Dopo la sfilata fino in piazza Chanoux e i discorsi di prammatica a cura delle autorità regionali, si è svolto nel palazzo regionale il primo dei tre incontri di approfondimento dedicati alla diversità culturale e linguistica vista in prospettiva europea. Lo scrittore e membro del consiglio del CPCPTC, centro di promozione della cultura e tradizione catalana, Joan Soler Amigò, il direttore della sezione scuola e cultura ladine della provincia autonoma di Bolzano, Alexander Prinoth, e il consigliere della città bretone di Quimper, Loic Philippon, hanno discusso di “glocalizzazione”, termine che deriva dalla fusione tra globalizzazione e localismo, moderati dall’etnologo Alexis Bétemps.
La glocalizzazione sarebbe una terza via virtuosa tra due opposti, in grado di conciliare il mantenimento della propria specificità locale con la necessità di aprirsi verso l’esterno, conoscere altre realtà e comunicare con loro. Il forum è stato seguito dalla proiezioni di due documentari. Il primo, di Ingrid Demetz, “Je jive mefun”, era il ritratto di una donna ladina tornata nella sua terra d’origine dopo molti anni passati in Argentina, mentre il secondo, “Des visages et des mots: la vallée d’Aoste et les valdotains”, di Joseph Péaquin, era una successione di brevi spezzoni di interviste a decine di valdostani di ogni età, che hanno dovuto rispondere alla domanda: “cosa significa essere valdostani”.
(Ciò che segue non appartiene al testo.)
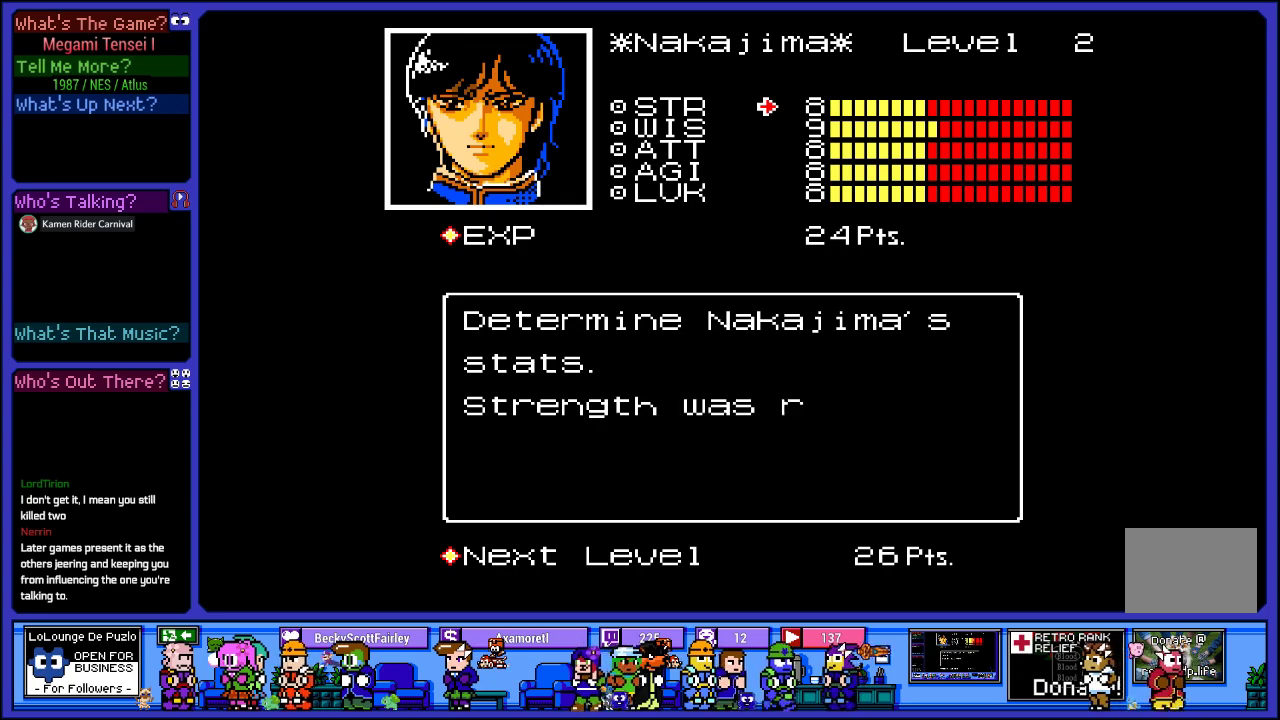
{"buttons": [], "left_stick": "center", "right_stick": "center", "events": []}
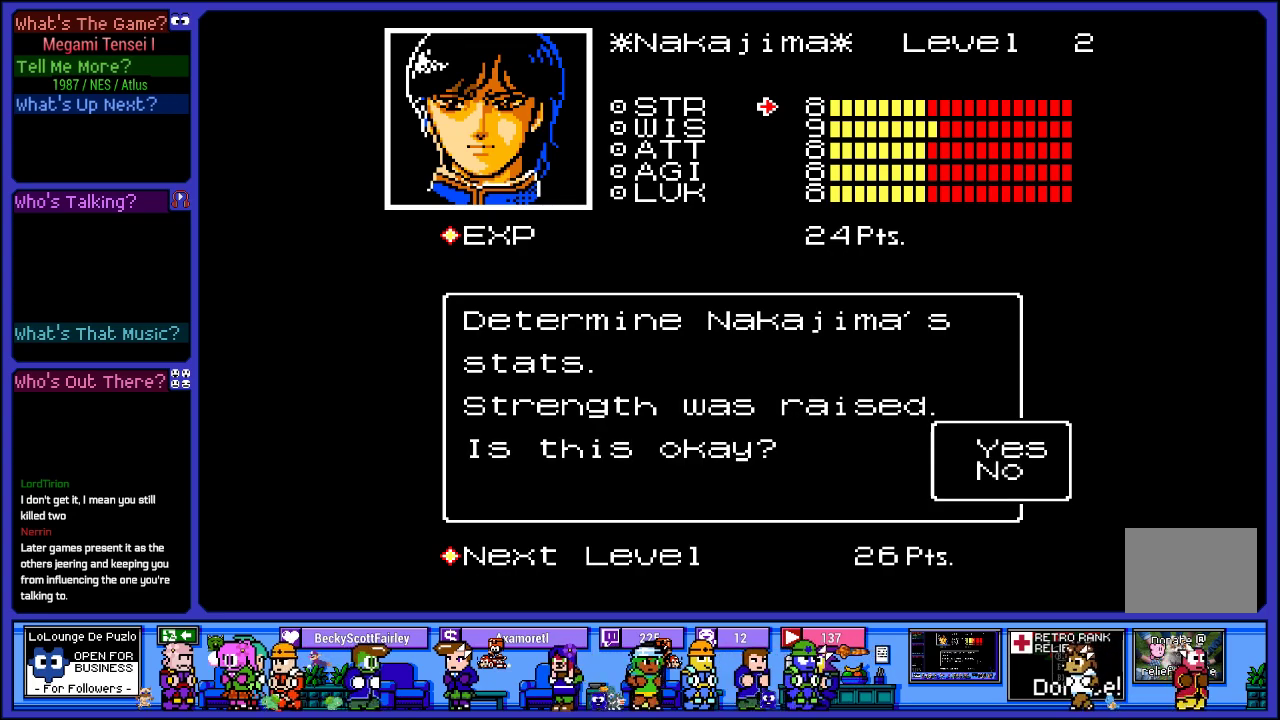
{"buttons": [], "left_stick": "center", "right_stick": "center", "events": []}
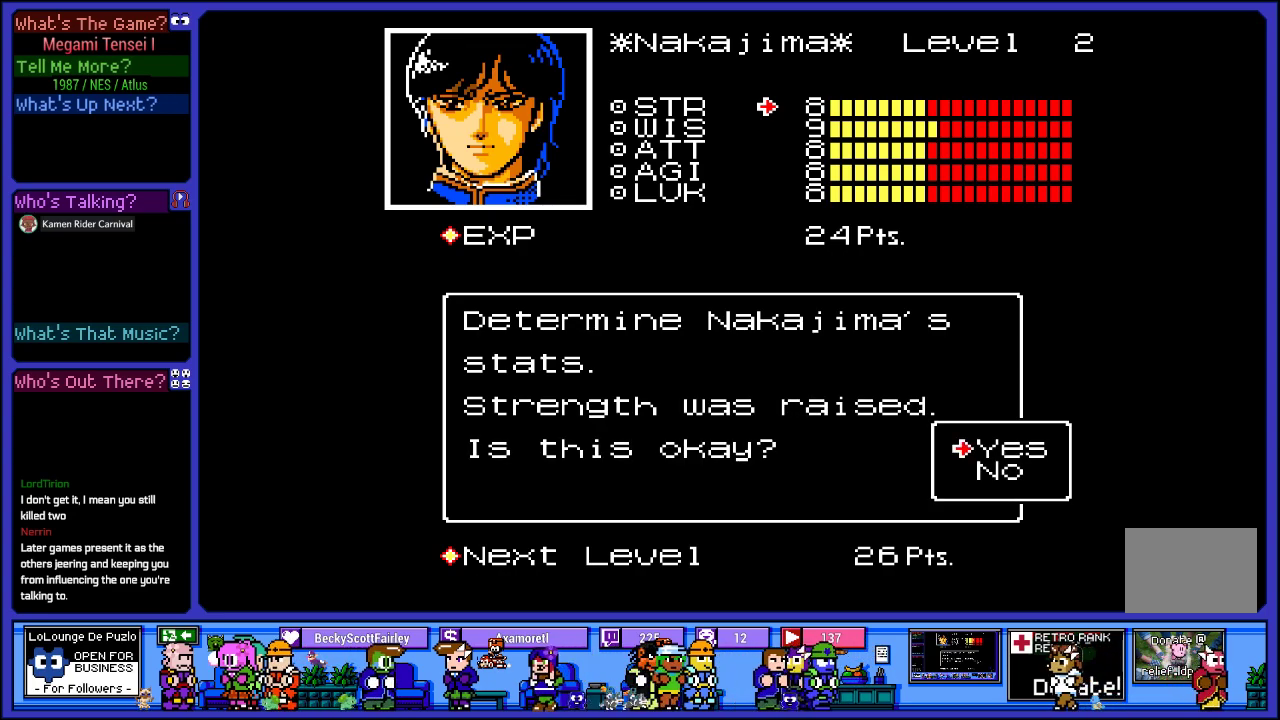
{"buttons": [], "left_stick": "center", "right_stick": "center", "events": [[217, "CIRCLE", "down"], [300, "CIRCLE", "up"]]}
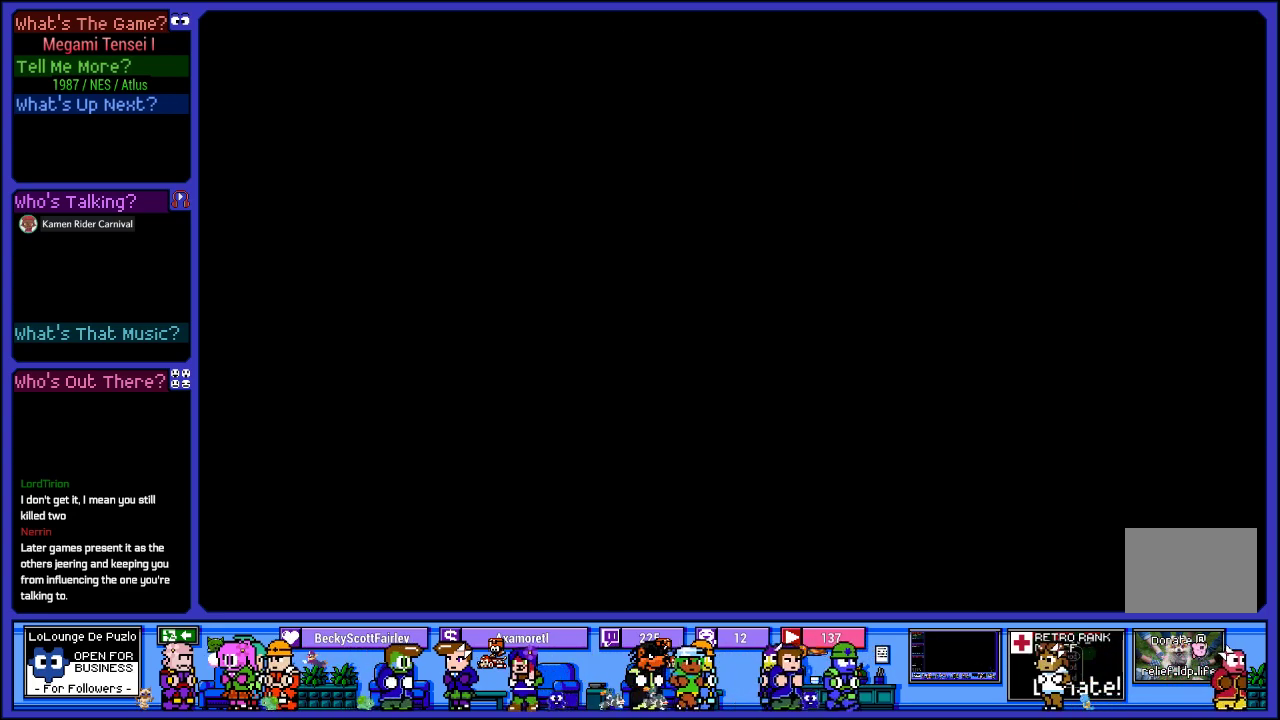
{"buttons": [], "left_stick": "center", "right_stick": "center", "events": []}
La giornata si è conclusa al Montfleury, con le note del valdostano Tradalp ensemble e del gruppo ladino Rockband Peufla.
Oggi e domani gli appuntamenti si alterneranno secondo lo stesso schema collaudato ieri: una sfilata alle ore 16, un forum di discussione in palazzo regionale alle 17, la proiezione di documentari alle 18,45 e il concerto al Montfleury a partire dalle 21.